What would a politically viable exit strategy from the current target look like? That the net migration pledge was repeated, despite considerable scepticism inside as well as outside government about its practicability, showed that insufficient energy, time and political capital has gone into exploring this question. That probably can’t be avoided this time around. It may well make sense – both in terms of the substantive policy content, and as a matter of political sequencing too – to address the question fully once the result of the EU referendum is known.

It will then surely become a challenge that candidates for the next Conservative leadership contest will have to address.

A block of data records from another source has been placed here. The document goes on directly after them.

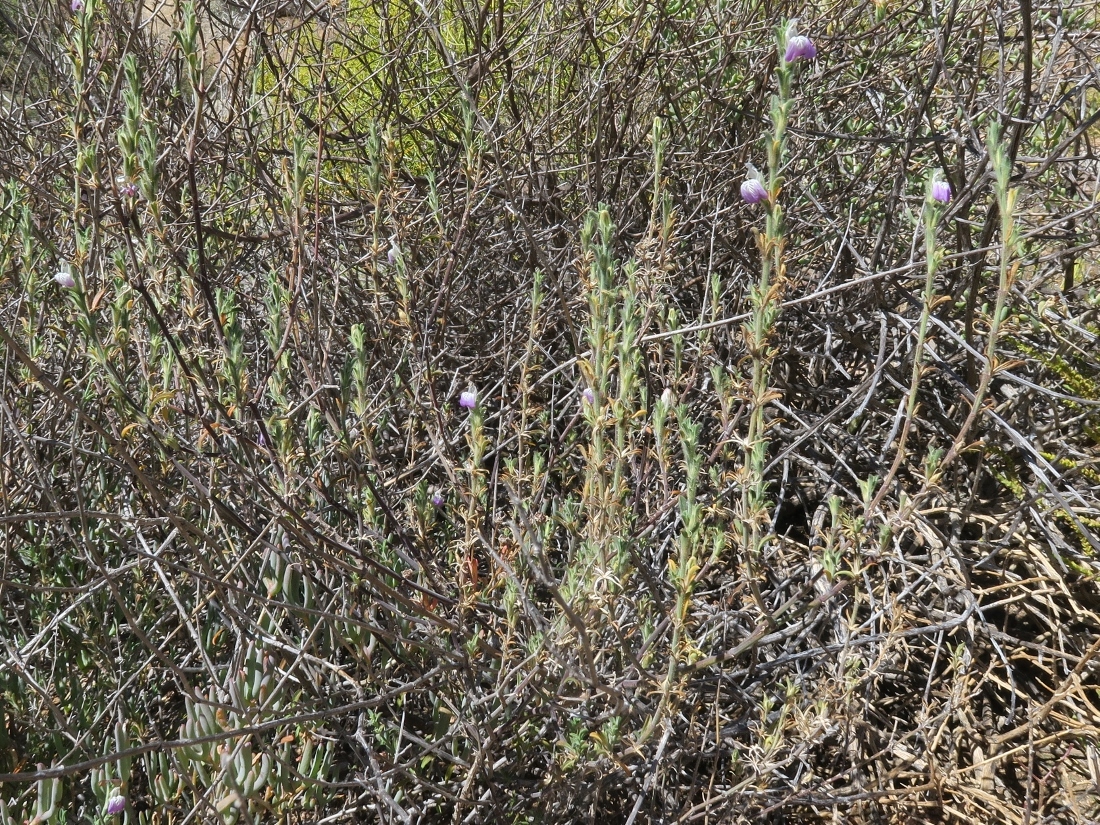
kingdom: Plantae
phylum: Tracheophyta
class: Magnoliopsida
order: Lamiales
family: Acanthaceae
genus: Pogonospermum
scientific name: Pogonospermum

As that party contest will also have the task of choosing the country’s next Prime Minister, candidates will have to engage MPs and the party selectorate with the case they will want to make to the country in 2020.

That will be an intriguing political contest. It seems likely to set the current Home Secretary, the vocal champion of the current policy – and a tougher regime to meet it – against rival candidates who have, rather more quietly, taken a different view on key policy questions such as EU free movement, international students and skilled migration.

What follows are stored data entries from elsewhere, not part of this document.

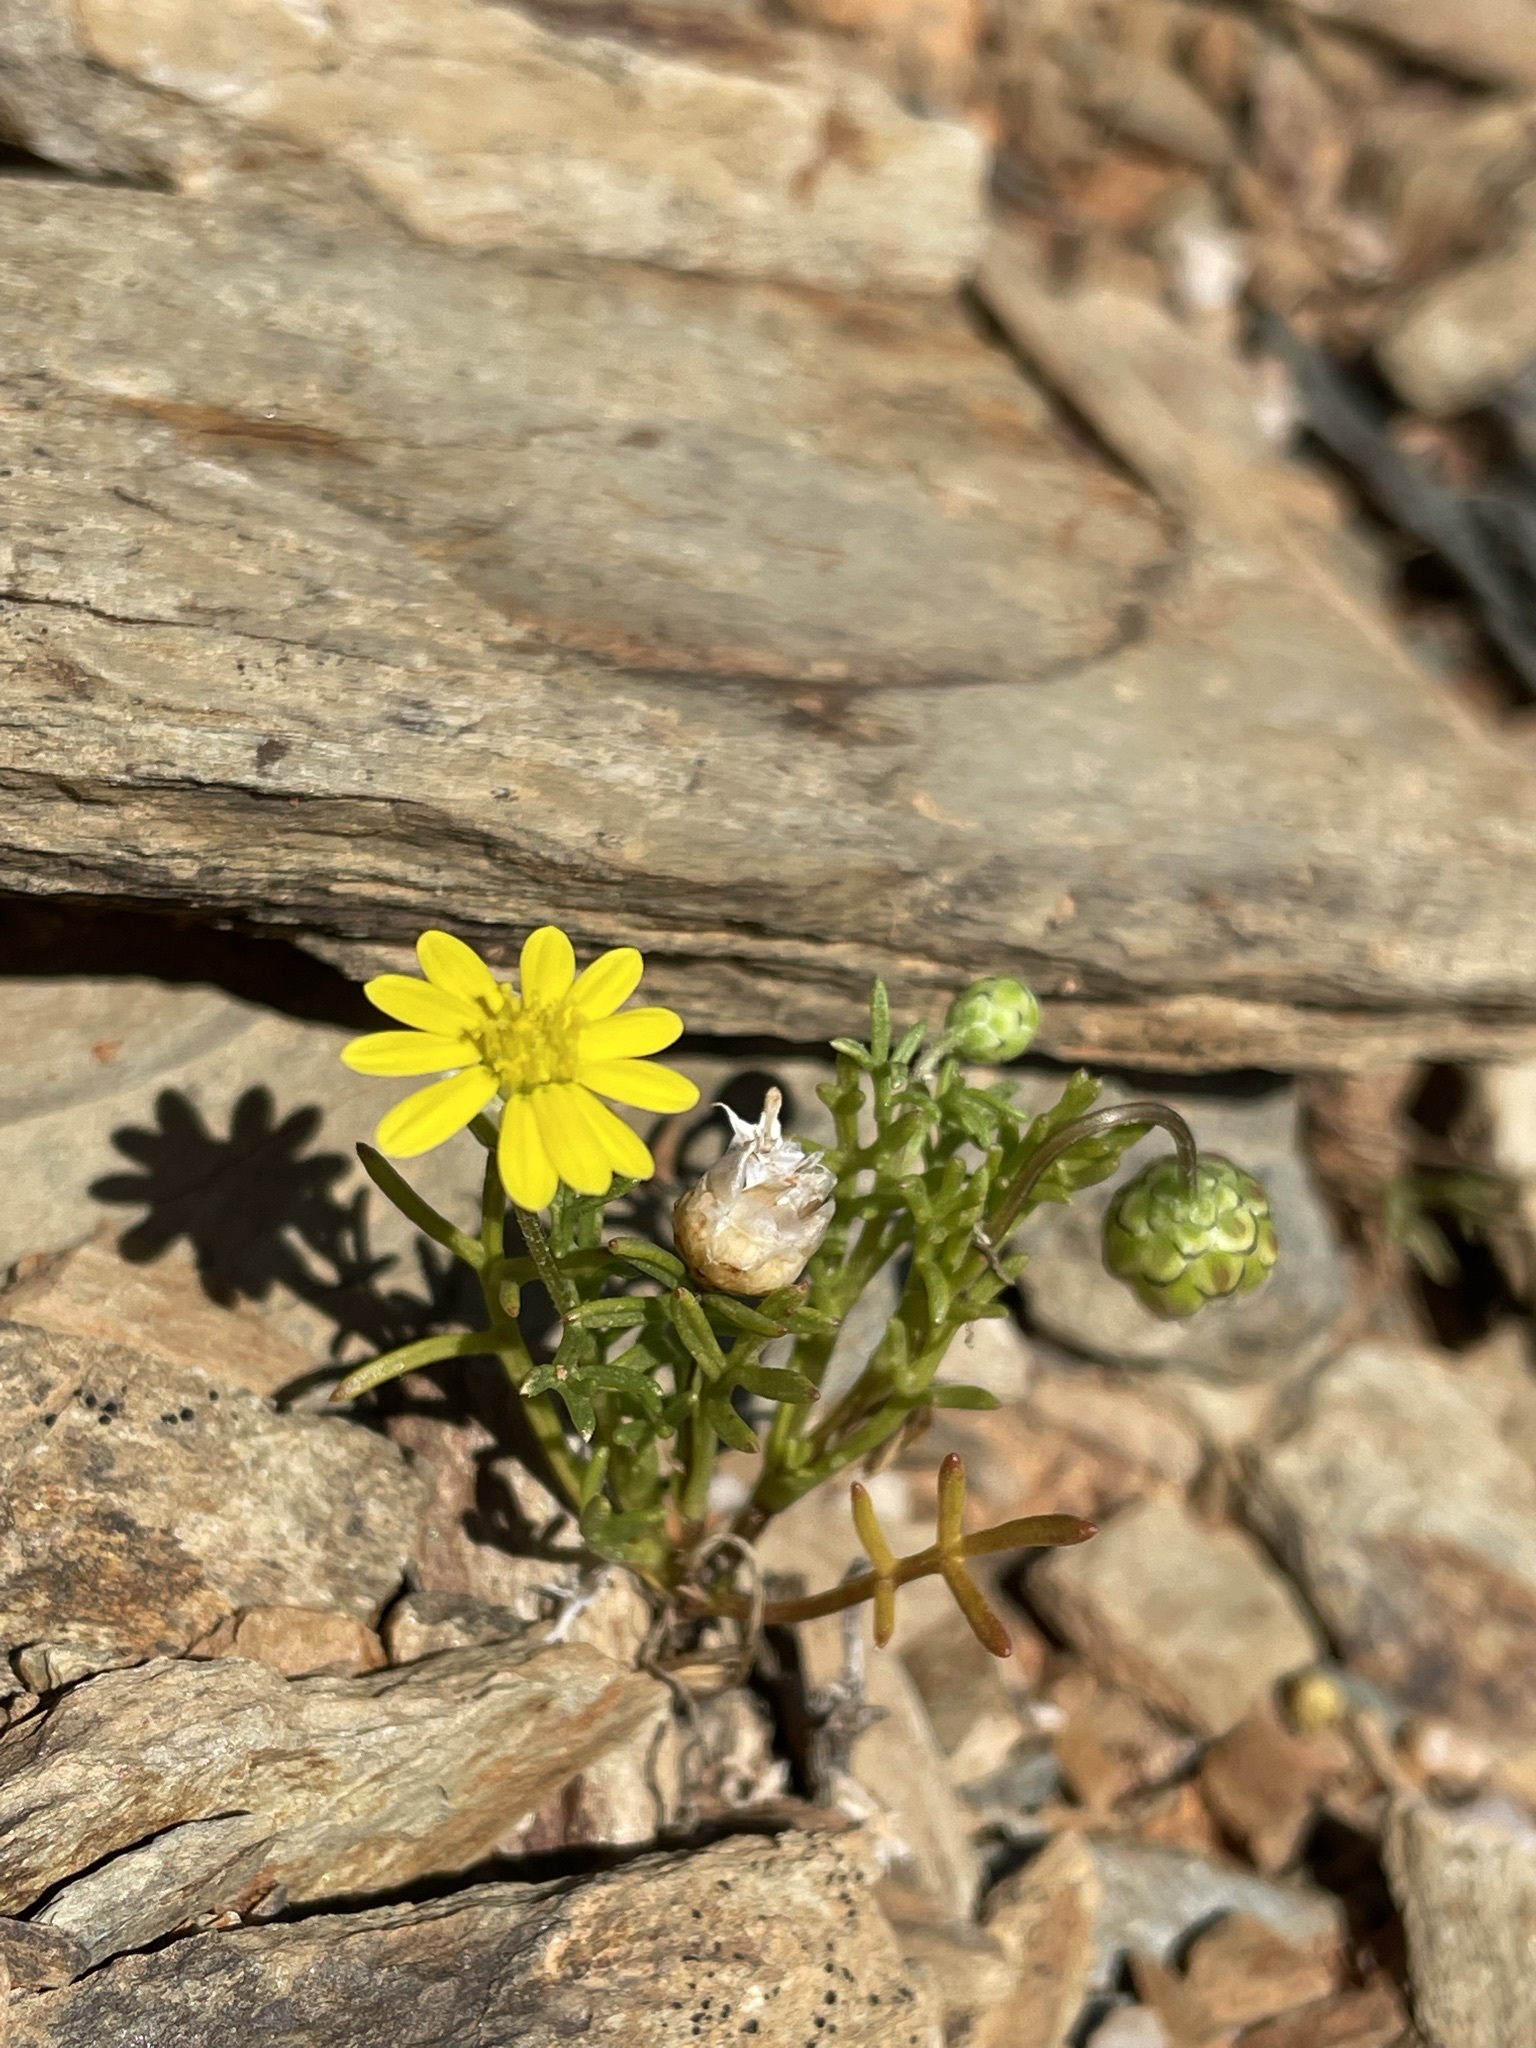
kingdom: Plantae
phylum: Tracheophyta
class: Magnoliopsida
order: Asterales
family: Asteraceae
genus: Ursinia
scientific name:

The challenge to Home Secretary Theresa May would be to set out a credible case that the current target could be combined with a practicable, politically and economically viable agenda which could credibly pursue the current target, or perhaps a modified version of it. Today at conference she underlined what she sees as the pressures brought by immigration – but no long-term plan to meet her target to reduce it. Measures to reduce asylum applications will make only the tiniest dent on net migration, which would still have been at 300,000 last year even if Britain had received no asylum applications whatsoever.

Other candidates, most notably the current favourite, Chancellor of the Exchequer George Osborne, and possible candidates such as London Mayor Boris Johnson, Business Secretary Sajid Javid, or backbench contenders such as Owen Paterson or Liam Fox, have all in different ways taken a somewhat more liberal approach to immigration policy. They will be weighing-up whether and how they can make an attractive political case for an alternative that both the party and the country would support.

It remains to be seen whether these potential candidates to lead the country will find the confidence to set it out – or whether they will believe that the ‘safety first’ option in a party contest is to converge on a position similar to that of Theresa May. But that is not a challenge that should be confined to the leadership candidates. Whether they have the political space to do so may also depend on how other opinion formers help to create it, allowing them to define a modern centre-right approach to the policy and political challenges of immigration.

This Conservative government is, politically, in a much stronger position than anybody would have anticipated ahead of an uncertain General Election. Its surprise majority victory, combined with political convulsions affecting its main political opponents, could give the Conservatives a significant opportunity to reshape the centre ground of British politics. Conservative politicians and thinkers have shown a good deal of confidence when it comes to the economy, to work and welfare, and to public services. The 2015 campaign showed that the modern right demonstrates much less confidence when it comes to immigration. The current net migration target was founded on the belief that the Government could offer a return to the ‘normal’ levels of net migration of the early 1990s, but that has not proved possible. Immigration remains the area on which the centre-right has perhaps most work to do on what its future political and policy offer should be.